The writers and producers of the Afterschool Specials seemed to be operating upon the assumption that either young viewers’ memories or our general level of intelligence was inherently suspect. It was rare that these shows ever made any major point only once — or that the fate of the Good Kid Who Made One Mistake was not obvious from roughly minute five of the program.
True to this storytelling tradition, Strangers With Candy’s heroine, Jerri Blank, often telegraphed upcoming plot twists by saying things like, “I would just like to reiterate, Shelly, that I would just die if anything happened to you.” Moments later, of course, Shelly is toast.
Oh, you may smile, but this species of heavy-handed foreshadowing is substantially less funny to encounter in a manuscript, particularly to someone attuned to catching repetition. You would be astonished by how often characters say things like, “But Ernest, have you forgotten that I learned how to tie sailors’ knots when I was kidnapped by pirates three years ago?”
Because that’s the kind of thing that’s likely to slip one’s mind.

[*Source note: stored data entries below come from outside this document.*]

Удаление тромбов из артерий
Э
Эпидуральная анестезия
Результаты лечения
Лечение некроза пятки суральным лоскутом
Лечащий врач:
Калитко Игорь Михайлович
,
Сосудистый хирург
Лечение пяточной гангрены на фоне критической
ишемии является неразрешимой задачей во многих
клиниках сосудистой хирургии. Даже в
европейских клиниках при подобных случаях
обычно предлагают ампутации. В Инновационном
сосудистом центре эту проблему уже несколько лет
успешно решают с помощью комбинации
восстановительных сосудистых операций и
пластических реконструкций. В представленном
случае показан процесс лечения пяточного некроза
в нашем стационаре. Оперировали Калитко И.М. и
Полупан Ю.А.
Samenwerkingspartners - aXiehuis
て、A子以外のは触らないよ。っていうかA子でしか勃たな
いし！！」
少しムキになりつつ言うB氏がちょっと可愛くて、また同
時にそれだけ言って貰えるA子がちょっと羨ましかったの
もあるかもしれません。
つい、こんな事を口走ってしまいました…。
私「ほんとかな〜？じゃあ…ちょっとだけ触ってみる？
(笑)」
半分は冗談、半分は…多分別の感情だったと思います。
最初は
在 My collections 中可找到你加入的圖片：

I’ll bet hardly a week goes by without your uttering a sentence like that.
Or so one might conclude from the frequency with which such statements turn up in submissions — even when the first 50 pages of the manuscript dealt with that very pirate kidnapping. And every time such a reference is repeated, another little girl with braids vows to grow up to devote her life to excising all of that ambient redundancy.

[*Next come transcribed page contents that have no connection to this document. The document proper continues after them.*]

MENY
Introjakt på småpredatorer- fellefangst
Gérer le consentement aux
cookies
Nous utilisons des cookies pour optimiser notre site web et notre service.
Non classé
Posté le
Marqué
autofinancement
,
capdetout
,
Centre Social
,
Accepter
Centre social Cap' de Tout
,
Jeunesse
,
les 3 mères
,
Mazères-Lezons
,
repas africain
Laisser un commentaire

Hey, someone’s got to make the library safe for readers with retentive memories. Keep up the good work!
Hm, I better go back and double check that I didn’t do that. I’m pretty sure I didn’t. And I also better look at dialogue and inner monologue for repetition.
I’m reading more like Millicent every day, Anne. Right now I’m reading a bestselling (?!) romance author’s book (a mistake buy–I thought it was scary) and have been grinding my teeth over:
–Eye-rolling (from teens and young adults)
–One.
Sentence.
Paragraphs.
Repeatedly.
–She keeps mentioning a recurring dream the protagonist has, with the same details. You told me that at the beginning!
–Sex offender villain lurks. A lot. Has lurked three times now.
In.
One.
Sentence.
Paragraphs.
–Protagonist had the same argument three times; twice with her mother, once with a friend.
There are also some word errors that I suspect were copy editor mistakes. I can’t fault the author for that.
I really want to fly to New York now and buy Millicent a latte and a big cookie, because I feel sorry for her. I can always put the book down, but she has to do this all day.
I feel your pain, Elizabeth — and Millicent’s. I was chatting about this the other day with an author who landed his agent 15 years ago, and he said breezily, “Oh, I never worry about that stuff. Half my paragraphs are single-sentence in my drafts, and either someone at my agency or at my publishing house will fix the grammar.” I tried to get him to see, using examples like this, that his attitude made substantially more sense when agencies and publishing houses had large staffs. Now, chances are good that if an established author has always written manuscripts this way, no one will have time to tinker with it. And that this author, who is highly talented, might not be able to land an agent at all if he were looking today.